D9.2 MOLTO evaluation and assesment report


Contract No.: FP7-ICT-247914
Project full title: MOLTO - Multilingual Online Translation
Deliverable: D9.2 MOLTO evaluation and assesment report
Security (distribution level): Public
Contractual date of delivery: M36
Actual date of delivery: March 2013
Type: Report
Status & version: Draft
Author(s): Jussi Rautio, Maarit Koponen
Task responsible: UHEL
Other contributors: UPC


Abstract

  • Evaluation of the results. (manual, automatic, ..)
  • Evaluation of the grammars and the grammar writing process in terms of D2.3 Best practices document.

X. Grammar evaluation

The impact of MOLTO is not about just individual use cases. During the 3 years of the project, we have developed methods of efficient grammar writing, dividing the task such that grammar experts and domain experts get to do what they can best. These guidelines are documented in D2.3, Best practices.

We have conducted a grammar evaluation survey for people who have written grammars. The results of the survey and an overview of the practices are documented in Part 1.
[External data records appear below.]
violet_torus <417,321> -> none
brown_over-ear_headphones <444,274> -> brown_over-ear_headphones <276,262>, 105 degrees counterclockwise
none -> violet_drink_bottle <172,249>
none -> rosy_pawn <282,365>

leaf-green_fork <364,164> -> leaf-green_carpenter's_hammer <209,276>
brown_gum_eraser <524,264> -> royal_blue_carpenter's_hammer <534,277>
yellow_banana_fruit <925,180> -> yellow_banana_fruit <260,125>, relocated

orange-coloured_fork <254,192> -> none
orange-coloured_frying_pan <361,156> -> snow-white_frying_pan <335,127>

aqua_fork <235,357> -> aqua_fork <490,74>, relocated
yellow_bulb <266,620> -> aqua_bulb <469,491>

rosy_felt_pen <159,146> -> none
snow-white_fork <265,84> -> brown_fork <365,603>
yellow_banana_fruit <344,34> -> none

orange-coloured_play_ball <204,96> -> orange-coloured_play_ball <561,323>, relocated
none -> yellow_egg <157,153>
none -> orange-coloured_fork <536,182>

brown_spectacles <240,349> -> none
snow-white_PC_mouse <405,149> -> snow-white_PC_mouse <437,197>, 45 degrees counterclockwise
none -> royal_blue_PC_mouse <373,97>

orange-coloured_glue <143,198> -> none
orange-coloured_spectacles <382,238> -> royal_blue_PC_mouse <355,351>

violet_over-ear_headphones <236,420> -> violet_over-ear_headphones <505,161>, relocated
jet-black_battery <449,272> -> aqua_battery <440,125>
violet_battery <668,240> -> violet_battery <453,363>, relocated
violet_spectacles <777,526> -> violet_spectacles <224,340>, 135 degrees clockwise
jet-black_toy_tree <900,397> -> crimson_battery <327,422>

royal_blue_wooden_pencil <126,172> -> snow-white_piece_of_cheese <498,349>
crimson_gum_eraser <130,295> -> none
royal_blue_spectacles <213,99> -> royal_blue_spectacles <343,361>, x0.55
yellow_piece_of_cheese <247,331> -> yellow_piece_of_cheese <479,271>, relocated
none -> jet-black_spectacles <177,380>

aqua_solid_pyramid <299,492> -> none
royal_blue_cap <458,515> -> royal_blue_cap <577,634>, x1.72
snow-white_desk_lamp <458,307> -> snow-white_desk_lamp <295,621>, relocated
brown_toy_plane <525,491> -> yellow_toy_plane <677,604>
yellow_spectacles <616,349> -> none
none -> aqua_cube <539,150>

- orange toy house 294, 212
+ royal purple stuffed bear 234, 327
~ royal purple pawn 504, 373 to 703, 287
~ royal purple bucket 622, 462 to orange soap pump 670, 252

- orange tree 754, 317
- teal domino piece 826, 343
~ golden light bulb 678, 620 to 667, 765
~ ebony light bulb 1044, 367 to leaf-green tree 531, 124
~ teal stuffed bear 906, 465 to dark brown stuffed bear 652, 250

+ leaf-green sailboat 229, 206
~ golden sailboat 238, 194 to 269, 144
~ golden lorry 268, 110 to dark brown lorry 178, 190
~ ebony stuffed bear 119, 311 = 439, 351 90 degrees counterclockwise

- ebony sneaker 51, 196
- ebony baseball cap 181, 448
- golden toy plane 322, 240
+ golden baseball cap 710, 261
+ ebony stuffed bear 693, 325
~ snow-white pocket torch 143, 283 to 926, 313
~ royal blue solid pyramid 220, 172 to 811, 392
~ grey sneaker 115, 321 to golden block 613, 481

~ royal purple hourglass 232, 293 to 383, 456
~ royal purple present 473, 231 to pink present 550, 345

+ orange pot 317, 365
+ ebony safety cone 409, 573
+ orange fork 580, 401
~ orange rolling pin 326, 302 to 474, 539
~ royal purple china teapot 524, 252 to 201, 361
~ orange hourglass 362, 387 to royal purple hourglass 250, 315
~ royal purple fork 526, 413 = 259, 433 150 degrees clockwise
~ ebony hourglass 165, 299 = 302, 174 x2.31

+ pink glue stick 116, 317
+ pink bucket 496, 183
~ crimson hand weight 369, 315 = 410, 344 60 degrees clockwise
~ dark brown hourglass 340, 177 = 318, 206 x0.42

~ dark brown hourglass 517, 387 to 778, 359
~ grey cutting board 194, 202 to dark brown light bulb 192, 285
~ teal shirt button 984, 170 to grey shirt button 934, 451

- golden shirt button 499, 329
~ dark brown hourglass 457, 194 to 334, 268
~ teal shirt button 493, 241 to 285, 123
We have also noted the time and measures for correcting grammars. Since the release of the first MOLTO demo (D10.2, tourist phrasebook), we have collected feedback and bug reports, and corrected the bugs. Part 2 describes these bugs and the effort that has been needed to fix them.

X.1 Grammars

The impact of MOLTO is not about just individual use cases. During the 3 years of the project, we have developed methods of efficient grammar writing, dividing the task such that grammar experts and domain experts get to do what they can best. These guidelines are documented in D2.3, Best practices.

Best practices document was published in October 2012, but many of the grammars are written before that. Here is first an overview of the best practices and whether the grammars are written accordingly.

Best practices

(This summary is copypaste from the document.)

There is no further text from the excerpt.